Sep 13, 2012
Windows 8 Survival Guide: Server 2012
It’s not surprising that Windows Server 2012 is being overshadowed by Windows 8. The client always draws more attention from the masses, and that’s particularly true this time around given the market hunger for tablets that can natively run Office applications. However, the server side of Microsoft’s ambitious road map may well make a far greater impact on your company in 2013.
Let’s face it: Windows 8 faces significant headwinds in the enterprise because of the Metro UI. That’s not necessarily the case with Server 2012. First, IT tends to be more forgiving when it comes to such changes, and in reality, the differences between Server 2008 and Server 2012 are not as drastic as between Windows 7 and Windows 8.
In this report, we’ll discuss what to think about as you consider migrating to Server 2012: what you’re actually buying, the business case and how much a move will cost.

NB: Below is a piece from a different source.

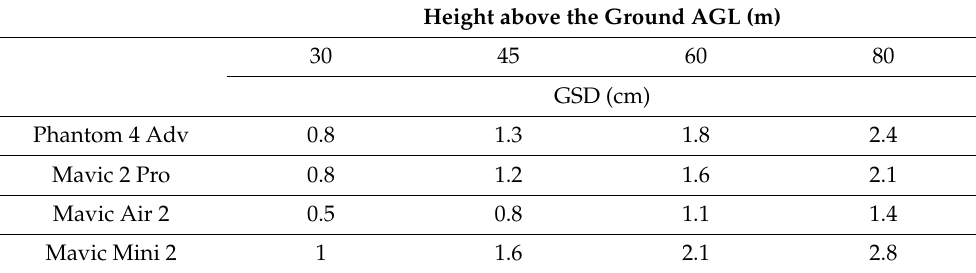
Table 2. UAS’ performed flight missions for different AGLs.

To that end, we’ll take the lawyer-ese out of the Server 2012 licensing model and explain what placeholders to put in your 2013 budget. We’ll also examine the features list—what does and does not matter. It’s easy to get sucked in by hype about bells and whistles coming from Microsoft (and to some degree, the media), but the reality is, some features should factor only minimally into your migration decision because they are, frankly, a distraction from Server 2012’s real value. Finally, we’ll list some migration pitfalls to avoid. (R5700912)

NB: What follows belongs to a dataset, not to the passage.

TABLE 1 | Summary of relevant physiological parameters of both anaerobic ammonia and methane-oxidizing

Survey Name InformationWeek 2012 Windows 8 Survey
Survey Date June 2012
Region North America
Number of Respondents 859 business technology professionals
Purpose To gauge adoption plans for Windows 8 at organizations with 500 or more employees
Methodology InformationWeek surveyed 859 business technology decision-makers at North American organizations with 500 or more employees. The survey was conducted online, and respondents were recruited via an email invitation containing an embedded link to the survey. The email invitation was sent to qualified InformationWeek subscribers.